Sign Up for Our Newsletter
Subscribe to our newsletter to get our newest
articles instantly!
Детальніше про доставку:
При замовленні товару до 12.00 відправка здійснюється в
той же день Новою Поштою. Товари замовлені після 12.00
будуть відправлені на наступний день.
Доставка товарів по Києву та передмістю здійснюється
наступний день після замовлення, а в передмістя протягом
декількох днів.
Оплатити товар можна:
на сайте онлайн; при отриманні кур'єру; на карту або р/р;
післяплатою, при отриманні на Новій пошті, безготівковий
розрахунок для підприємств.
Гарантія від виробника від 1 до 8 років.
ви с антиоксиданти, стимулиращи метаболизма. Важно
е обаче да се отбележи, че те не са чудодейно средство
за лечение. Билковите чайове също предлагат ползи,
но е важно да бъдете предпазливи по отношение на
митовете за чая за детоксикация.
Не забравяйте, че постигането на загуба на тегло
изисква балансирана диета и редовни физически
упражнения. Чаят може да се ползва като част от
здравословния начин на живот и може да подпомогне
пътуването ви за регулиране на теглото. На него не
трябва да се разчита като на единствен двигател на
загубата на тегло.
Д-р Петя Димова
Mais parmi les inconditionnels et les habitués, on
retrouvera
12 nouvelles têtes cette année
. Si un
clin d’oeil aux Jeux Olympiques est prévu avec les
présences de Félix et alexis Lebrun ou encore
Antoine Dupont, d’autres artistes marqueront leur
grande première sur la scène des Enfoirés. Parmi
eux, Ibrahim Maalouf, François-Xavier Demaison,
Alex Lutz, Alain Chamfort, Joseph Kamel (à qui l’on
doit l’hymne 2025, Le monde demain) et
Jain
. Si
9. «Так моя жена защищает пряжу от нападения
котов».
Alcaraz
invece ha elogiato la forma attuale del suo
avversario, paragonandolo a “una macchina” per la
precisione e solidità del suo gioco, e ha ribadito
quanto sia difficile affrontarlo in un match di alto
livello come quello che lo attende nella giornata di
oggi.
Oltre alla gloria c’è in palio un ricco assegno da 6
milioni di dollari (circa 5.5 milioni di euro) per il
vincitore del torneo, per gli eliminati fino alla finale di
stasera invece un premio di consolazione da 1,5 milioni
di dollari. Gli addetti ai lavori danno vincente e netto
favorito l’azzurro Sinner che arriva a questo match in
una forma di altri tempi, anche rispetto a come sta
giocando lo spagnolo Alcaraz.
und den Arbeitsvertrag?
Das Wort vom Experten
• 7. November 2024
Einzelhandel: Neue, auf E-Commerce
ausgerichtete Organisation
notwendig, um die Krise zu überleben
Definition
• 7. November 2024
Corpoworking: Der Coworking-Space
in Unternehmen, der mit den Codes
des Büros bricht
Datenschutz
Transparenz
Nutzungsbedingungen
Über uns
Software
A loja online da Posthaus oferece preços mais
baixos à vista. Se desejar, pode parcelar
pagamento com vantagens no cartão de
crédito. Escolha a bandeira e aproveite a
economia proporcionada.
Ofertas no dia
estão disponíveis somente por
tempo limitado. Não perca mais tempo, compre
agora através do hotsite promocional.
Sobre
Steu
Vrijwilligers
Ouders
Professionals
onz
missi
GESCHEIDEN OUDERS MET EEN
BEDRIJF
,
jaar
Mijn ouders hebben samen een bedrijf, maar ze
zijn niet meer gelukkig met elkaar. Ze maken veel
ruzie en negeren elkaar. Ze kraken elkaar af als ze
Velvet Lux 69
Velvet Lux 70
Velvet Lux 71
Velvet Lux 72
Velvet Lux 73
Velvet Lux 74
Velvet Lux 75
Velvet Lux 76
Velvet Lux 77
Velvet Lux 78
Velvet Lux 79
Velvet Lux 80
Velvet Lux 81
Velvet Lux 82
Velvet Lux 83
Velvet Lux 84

== == ==

> TASK
Rewrite all of the material above, replacing every occurrence of "Velvet Lux" with "Velvet Matte" and changing nothing else.

> TASK RESPONSE
Sign Up for Our Newsletter
Subscribe to our newsletter to get our newest
articles instantly!
Детальніше про доставку:
При замовленні товару до 12.00 відправка здійснюється в
той же день Новою Поштою. Товари замовлені після 12.00
будуть відправлені на наступний день.
Доставка товарів по Києву та передмістю здійснюється
наступний день після замовлення, а в передмістя протягом
декількох днів.
Оплатити товар можна:
на сайте онлайн; при отриманні кур'єру; на карту або р/р;
післяплатою, при отриманні на Новій пошті, безготівковий
розрахунок для підприємств.
Гарантія від виробника від 1 до 8 років.
ви с антиоксиданти, стимулиращи метаболизма. Важно
е обаче да се отбележи, че те не са чудодейно средство
за лечение. Билковите чайове също предлагат ползи,
но е важно да бъдете предпазливи по отношение на
митовете за чая за детоксикация.
Не забравяйте, че постигането на загуба на тегло
изисква балансирана диета и редовни физически
упражнения. Чаят може да се ползва като част от
здравословния начин на живот и може да подпомогне
пътуването ви за регулиране на теглото. На него не
трябва да се разчита като на единствен двигател на
загубата на тегло.
Д-р Петя Димова
Mais parmi les inconditionnels et les habitués, on
retrouvera
12 nouvelles têtes cette année
. Si un
clin d’oeil aux Jeux Olympiques est prévu avec les
présences de Félix et alexis Lebrun ou encore
Antoine Dupont, d’autres artistes marqueront leur
grande première sur la scène des Enfoirés. Parmi
eux, Ibrahim Maalouf, François-Xavier Demaison,
Alex Lutz, Alain Chamfort, Joseph Kamel (à qui l’on
doit l’hymne 2025, Le monde demain) et
Jain
. Si
9. «Так моя жена защищает пряжу от нападения
котов».
Alcaraz
invece ha elogiato la forma attuale del suo
avversario, paragonandolo a “una macchina” per la
precisione e solidità del suo gioco, e ha ribadito
quanto sia difficile affrontarlo in un match di alto
livello come quello che lo attende nella giornata di
oggi.
Oltre alla gloria c’è in palio un ricco assegno da 6
milioni di dollari (circa 5.5 milioni di euro) per il
vincitore del torneo, per gli eliminati fino alla finale di
stasera invece un premio di consolazione da 1,5 milioni
di dollari. Gli addetti ai lavori danno vincente e netto
favorito l’azzurro Sinner che arriva a questo match in
una forma di altri tempi, anche rispetto a come sta
giocando lo spagnolo Alcaraz.
und den Arbeitsvertrag?
Das Wort vom Experten
• 7. November 2024
Einzelhandel: Neue, auf E-Commerce
ausgerichtete Organisation
notwendig, um die Krise zu überleben
Definition
• 7. November 2024
Corpoworking: Der Coworking-Space
in Unternehmen, der mit den Codes
des Büros bricht
Datenschutz
Transparenz
Nutzungsbedingungen
Über uns
Software
A loja online da Posthaus oferece preços mais
baixos à vista. Se desejar, pode parcelar
pagamento com vantagens no cartão de
crédito. Escolha a bandeira e aproveite a
economia proporcionada.
Ofertas no dia
estão disponíveis somente por
tempo limitado. Não perca mais tempo, compre
agora através do hotsite promocional.
Sobre
Steu
Vrijwilligers
Ouders
Professionals
onz
missi
GESCHEIDEN OUDERS MET EEN
BEDRIJF
,
jaar
Mijn ouders hebben samen een bedrijf, maar ze
zijn niet meer gelukkig met elkaar. Ze maken veel
ruzie en negeren elkaar. Ze kraken elkaar af als ze
Velvet Matte 69
Velvet Matte 70
Velvet Matte 71
Velvet Matte 72
Velvet Matte 73
Velvet Matte 74
Velvet Matte 75
Velvet Matte 76
Velvet Matte 77
Velvet Matte 78
Velvet Matte 79
Velvet Matte 80
Velvet Matte 81
Velvet Matte 82
Velvet Matte 83
Velvet Matte 84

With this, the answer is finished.